Polo de Produção Ameaçado
Com 375 hectares de estufas em Faxinal e 60 hectares em Cruzmaltina, a região se destaca pela produção de tomate, que ocupa cerca de 90% da área cultivada. A colheita, realizada durante todo o ano, garante um abastecimento constante do mercado, com dois ciclos principais de cultivo. A produtividade média de 80 toneladas por hectare por ciclo resulta em uma produção de 31.280 toneladas de tomate, ou 1,5 milhão de caixas. Com o preço médio da caixa em torno de R$ 80,00 no CEASA de Londrina, o Valor Bruto da Produção (VBP) de tomate nos dois municípios chega a R$ 250 milhões por ciclo.
Ataque da Virose e Prejuízos Crescentes
No entanto, a ocorrência de uma virose, transmitida pela mosca branca, mudou drasticamente o cenário. Os sintomas, como nervuras claras, clorose internerval e paralisação do crescimento, se espalharam rapidamente, afetando tanto plantas jovens quanto adultas. A identificação do Geminivírus em janeiro de 2025 revelou a gravidade da situação.
A disseminação da virose coincidiu com o transplante de novas mudas, resultando na perda de 3,5 milhões de mudas de variedades sem tolerância ao vírus, a um custo de R$ 3,00 por muda, totalizando um prejuízo de R$ 10,5 milhões apenas em mudas. A região, que utilizava predominantemente variedades suscetíveis ao vírus, teve que recorrer a variedades tolerantes, que, apesar de apresentarem sintomas, conseguem se desenvolver, mas com menor produtividade e qualidade dos frutos.
Impactos Econômicos e Sociais Devastadores
O replantio com variedades tolerantes atrasou a safra em mais de 100 dias, concentrando a produção no mesmo período de outras regiões produtoras e reduzindo os preços. Além disso, o risco de perdas por geadas aumentou, já que a colheita se estenderá até os meses de junho e julho.
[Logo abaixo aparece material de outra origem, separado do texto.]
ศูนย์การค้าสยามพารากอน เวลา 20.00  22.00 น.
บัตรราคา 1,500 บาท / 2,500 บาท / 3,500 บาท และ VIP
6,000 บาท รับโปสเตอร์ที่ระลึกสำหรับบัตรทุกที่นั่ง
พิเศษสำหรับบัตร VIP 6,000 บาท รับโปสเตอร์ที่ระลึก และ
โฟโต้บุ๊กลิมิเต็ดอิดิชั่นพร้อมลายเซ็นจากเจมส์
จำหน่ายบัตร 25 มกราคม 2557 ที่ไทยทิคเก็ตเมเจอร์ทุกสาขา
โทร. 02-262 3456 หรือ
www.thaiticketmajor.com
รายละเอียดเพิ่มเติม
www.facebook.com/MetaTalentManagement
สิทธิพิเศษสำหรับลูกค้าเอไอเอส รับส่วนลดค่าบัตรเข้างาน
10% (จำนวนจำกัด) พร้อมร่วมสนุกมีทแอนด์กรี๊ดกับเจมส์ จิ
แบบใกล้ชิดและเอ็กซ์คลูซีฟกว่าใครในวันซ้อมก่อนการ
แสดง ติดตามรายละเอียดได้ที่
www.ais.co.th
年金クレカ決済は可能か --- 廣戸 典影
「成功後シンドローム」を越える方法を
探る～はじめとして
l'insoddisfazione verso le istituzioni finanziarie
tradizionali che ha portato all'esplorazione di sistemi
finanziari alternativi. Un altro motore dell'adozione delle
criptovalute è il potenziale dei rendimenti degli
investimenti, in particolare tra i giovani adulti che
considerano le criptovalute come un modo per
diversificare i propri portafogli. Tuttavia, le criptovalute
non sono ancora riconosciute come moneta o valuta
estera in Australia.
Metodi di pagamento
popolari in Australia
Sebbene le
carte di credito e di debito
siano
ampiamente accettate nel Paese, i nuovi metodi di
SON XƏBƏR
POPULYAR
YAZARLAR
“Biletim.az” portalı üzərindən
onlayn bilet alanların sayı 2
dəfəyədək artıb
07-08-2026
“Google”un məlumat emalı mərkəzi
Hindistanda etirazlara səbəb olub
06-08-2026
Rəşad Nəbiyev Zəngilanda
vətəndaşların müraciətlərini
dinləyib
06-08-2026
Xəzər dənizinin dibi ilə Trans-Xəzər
A crise também impactou o setor social, com o êxodo rural de famílias que trabalham nas lavouras, buscando oportunidades em centros urbanos. O endividamento dos produtores, que utilizam recursos próprios e compras a prazo, se agravou com a perda da produção e os custos do replantio.
Medidas e Perspectivas
Diante da gravidade da situação, medidas de controle da mosca branca e o uso de variedades tolerantes ao Geminivírus são cruciais para a recuperação da produção. No entanto, a diversificação de culturas e o acesso a crédito rural e seguro agrícola também são fundamentais para garantir a sustentabilidade da região produtora.